TASK GOAL: Check each line of the data below for the word "wire". How many lines have it? Answer with the number alone.

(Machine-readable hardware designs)
--- START ---

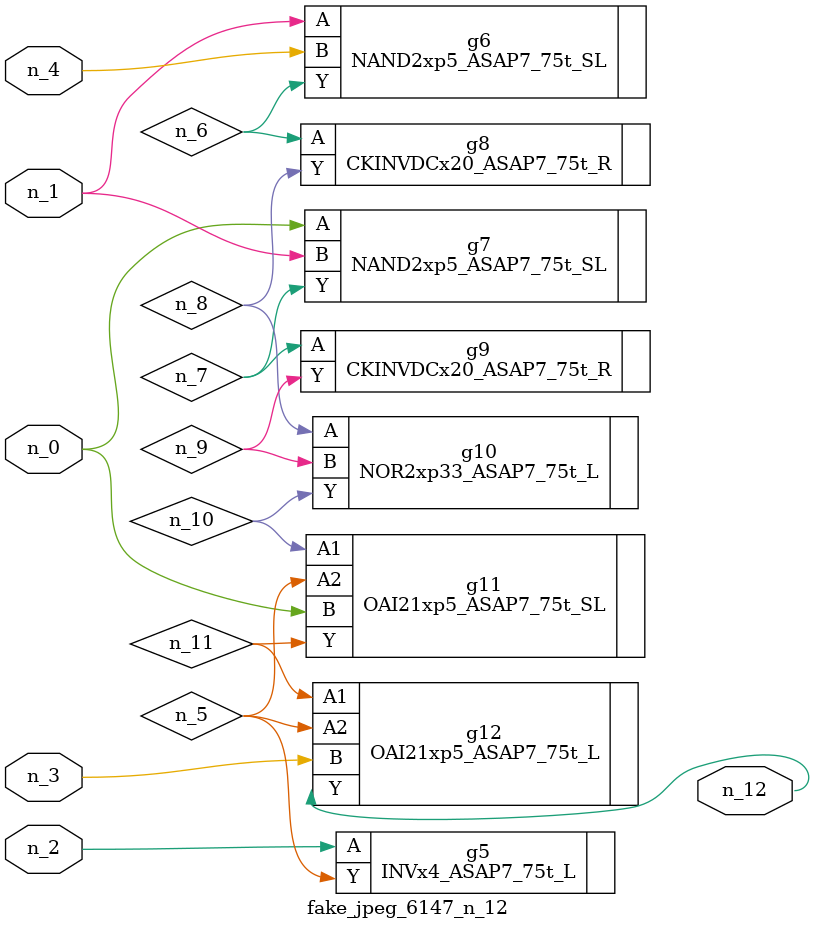
<source format=v>
module fake_jpeg_6147_n_12 (n_3, n_2, n_1, n_0, n_4, n_12);

input n_3;
input n_2;
input n_1;
input n_0;
input n_4;

output n_12;

wire n_11;
wire n_10;
wire n_8;
wire n_9;
wire n_6;
wire n_5;
wire n_7;

INVx4_ASAP7_75t_L g5 ( 
.A(n_2),
.Y(n_5)
);

NAND2xp5_ASAP7_75t_SL g6 ( 
.A(n_1),
.B(n_4),
.Y(n_6)
);

NAND2xp5_ASAP7_75t_SL g7 ( 
.A(n_0),
.B(n_1),
.Y(n_7)
);

CKINVDCx20_ASAP7_75t_R g8 ( 
.A(n_6),
.Y(n_8)
);

NOR2xp33_ASAP7_75t_L g10 ( 
.A(n_8),
.B(n_9),
.Y(n_10)
);

CKINVDCx20_ASAP7_75t_R g9 ( 
.A(n_7),
.Y(n_9)
);

OAI21xp5_ASAP7_75t_SL g11 ( 
.A1(n_10),
.A2(n_5),
.B(n_0),
.Y(n_11)
);

OAI21xp5_ASAP7_75t_L g12 ( 
.A1(n_11),
.A2(n_5),
.B(n_3),
.Y(n_12)
);


endmodule
</source>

--- END ---

YOUR RESPONSE: 7